Класс латифундистов был достаточно сплоченным, хотя между отдельными асендадо и возникали противоречия. После освободительных революций крупные помещики могли стать государственными чиновниками, судьями, военными или депутатами, но они оставались едины как землевладельцы, и в качестве лидера той или иной региональной помещичьей группировки выступал пользовавшийся ее доверием каудильо. Обычно он сам был асендадо, однако не все его собратья по классу стремились превратиться в военных «вождей», предпочитая, чтобы от их имени выступал угодный им «сильный человек». Каудильо, в свою очередь, нуждался в поддержке латифундистов, которые располагали мощными экономическими ресурсами и могли вооружить и передать под его начало собственных пеонов или гаучо.
Народные массы были более разобщены, чем асендадо, поскольку в Иберо-Америке сосуществовали различные категории подневольного населения — пеоны и наемные работники, мелкие собственники и арендаторы, гаучо и льянеро, бродяги и рабы. Их подчиненное положение, бедность и в ряде случаев территориальная изолированность препятствовали формированию каких-либо объединений «снизу», зато все они могли быть легко мобилизованы в «армию» каудильо, что произошло в период Войны за независимость и продолжилось после ее окончания.
Чтобы стать настоящим каудильо и повести за собой не только ближайших сподвижников, но и широкие массы, требовались определенные таланты, при отсутствии которых даже самый амбициозный претендент на власть не мог рассчитывать на успех. Человек, стремившийся возвыситься над другими, должен был обладать харизмой, что в переводе с греческого языка означает «божественный дар». Во все времена харизматические лидеры выделялись среди «толпы» необычными способностями, не столько приобретенными, сколько дарованными природой. Макс Вебер включал в понятие «харизма» такие редкие свойства человеческой натуры, как магические способности, пророческий дар, выдающуюся силу духа и слова. Он считал, что харизмой обладали герои, великие полководцы и завоеватели (Александр Македонский, Цезарь, Наполеон), пророки и основатели мировых религий (Будда, Иисус, Мухаммед), гениальные художники, выдающиеся политики, основатели государств (Солон, Ликург).

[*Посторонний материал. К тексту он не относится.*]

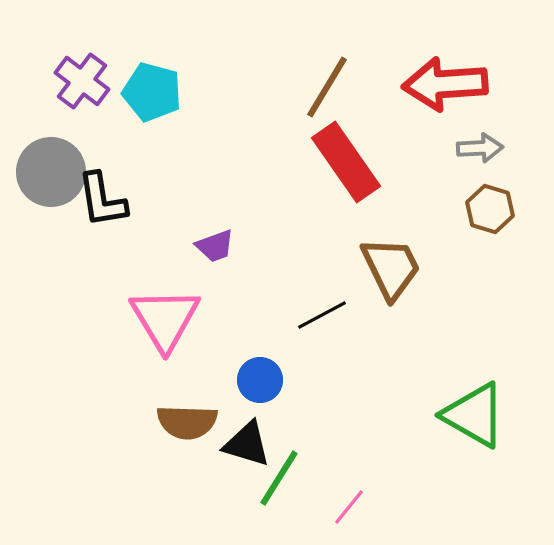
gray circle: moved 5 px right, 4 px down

Каждый каудильо, помимо военной силы, имел определенную «клиентуру», то есть круг людей, которым он оказывал покровительство, а если они были бедны — то и материальную поддержку, превращая их тем самым в своих сторонников. Это распространялось не только на пеонов или гаучо, но и на самостоятельных мелких собственников и даже латифундистов, если они доверяли каудильо защиту личных или клановых интересов. В случае успеха очередной военной кампании «вождя» и утверждения его власти в провинции или штате, а порой и в государстве, стоявшие за ним асендадо получали собственность, деньги, доходные должности и прочее вознаграждение — в зависимости от новых возможностей победителя и заслуг перед ним того или иного «клиента».

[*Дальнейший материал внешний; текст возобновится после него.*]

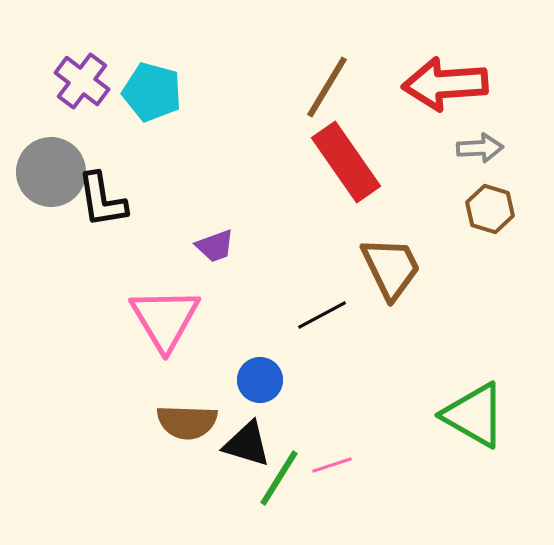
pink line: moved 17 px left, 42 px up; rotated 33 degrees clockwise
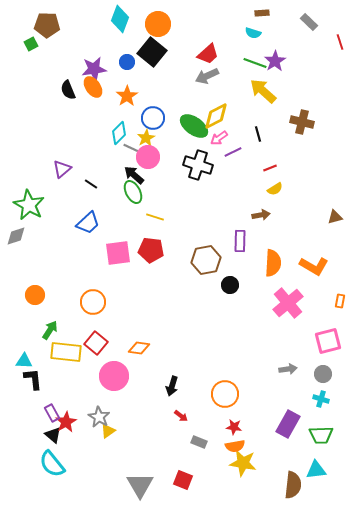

Некоторые крупные землевладельцы старались открыто не вмешиваться в политику и лично не участвовали в принятии решений, но их волновали проблемы, связанные с развитием торговли, размером налогов и пошлин, обеспечением прав собственности, возможности эксплуатации рабочей силы, и они вправе были ожидать, что «доверенный каудильо» обеспечит наилучшие условия для их предпринимательской деятельности. Самой предпочтительной «платой за услуги» всегда оставалась земля, и если каудильо не удавалось изыскать возможность для ее распределения между «соратниками», его шансы сохранить свое лидерство становились весьма призрачными. Словом, «вожди» и «клиенты» нуждались друг в друге, и потому в независимых латиноамериканских государствах каудильизм стал не только «образом жизни» небольших групп людей, но и способом организации общества в целом.